When people ask “What’s wrong?”  Sometimes I don’t answer.  Sometimes I don’t answer because I don’t like how they asked the question.  Sometimes I think they have stupid teeth or distracting nose hairs.  Other times I’d like to answer, but I haven’t figured it out myself. I could explain to them the jelly beans and the broken glass and the ants carrying away the jelly beans on their backs.  I doubt it would do anyone any good.

I don’t always feel like answering either.  The sound of my own voice gets annoying.  My breathing, the air squeezing through my mostly plugged nostrils, that’s an annoyance.  When I explain things, people often ask me to repeat myself.  The problem multiples.  Now the voice that vexes me is echoing around the room and the dog is licking himself raw and the television is on too loud and I’ve got a rash on my eyelid that itches.  

I want to turn on very loud music and unload the dish washer with a hatchet.  That would make me feel better.  In some strange way, that would balance whatever is going on in my head.  A lawnmower engine, growling, the blade chopping away, indoors, through a sofa pillow and up the leg of a coffee table.  That could be satisfying.  It wouldn’t cancel out the knot of static electricity.  But maybe it would lower the voltage.

This is an issues that arrives, sometimes out of peace.  It comes on nights with full moons and nights when the moon is a fingernail clipping.  It happens when the clock hands are up and down and stretched out to the sides.  It isn’t perpetual.  It’s there one minute and gone.  Then it’s back and sitting like a puddle.  It’s working its way down, adding a layer of sogginess to everything.

Of course I’ve sought out remedies.  I can douse it with vigorous exercise, sex, or sleep.  I can’t run it into the ground, up a hill, or through the woods.  I can stomp it out and it tends to go away when I bleed.  Laughing works sometimes.  Crying does not.  Combat, real or pretend has shown promise.  The effectiveness of drugs is inconsistent on the static and often comes with opposite and unwanted results.

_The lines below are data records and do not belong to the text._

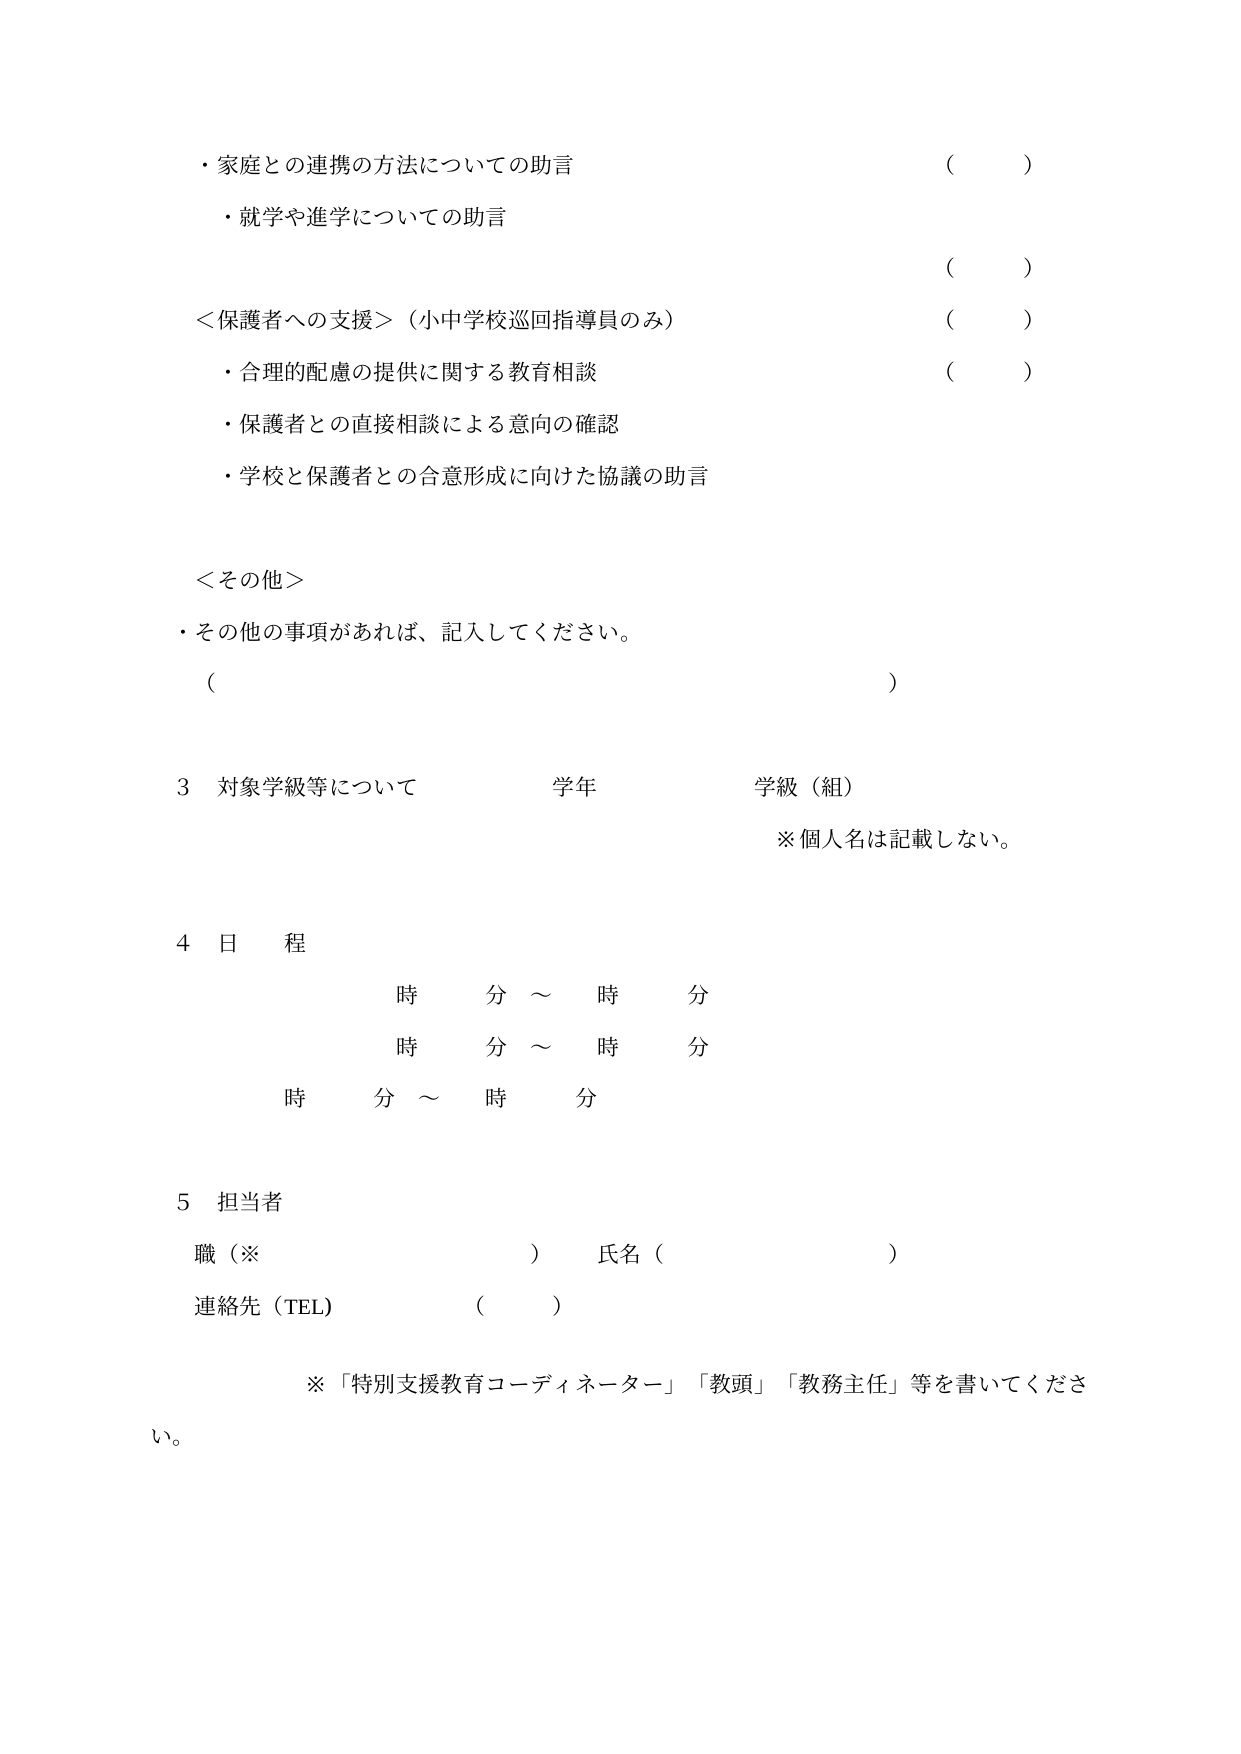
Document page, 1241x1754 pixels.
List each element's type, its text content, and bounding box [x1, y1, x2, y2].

text ３ 対象学級等について 学年 学級（組） [150, 760, 1090, 812]
text ４ 日 程 [150, 916, 1090, 968]
text 時 分 ～ 時 分 [150, 968, 1090, 1019]
text 時 分 ～ 時 分 [150, 1071, 1090, 1123]
text ※「特別支援教育コーディネーター」「教頭」「教務主任」等を書いてください。 [150, 1357, 1090, 1461]
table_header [155, 138, 918, 553]
text （ ） [150, 656, 1090, 708]
text ５ 担当者 [150, 1175, 1090, 1227]
text 職（※ ） 氏名（ ） [150, 1227, 1090, 1279]
text 時 分 ～ 時 分 [150, 1019, 1090, 1071]
text ※個人名は記載しない。 [150, 812, 1090, 864]
text ・その他の事項があれば、記入してください。 [150, 604, 1090, 656]
text ＜その他＞ [150, 553, 1090, 604]
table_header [918, 138, 1094, 553]
text 連絡先（TEL) （ ） [150, 1279, 1090, 1331]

Writing.  Writing is one thing that seems beneficial.  It doesn’t calculate the jelly beans or clean up the shattered glass.  It gives me space.  A step, a moment.  It allows me to say, “fuck those jelly beans.”  When I write, I can care less about how many jelly beans are in that jar.  Something about the written word, even crammed together in bad penmanship, or in incomplete fucked and fragmented hunks, it helps.  It’s not always peace and it’s often chaos as well, but it seems to work.  And for that, I’m grateful.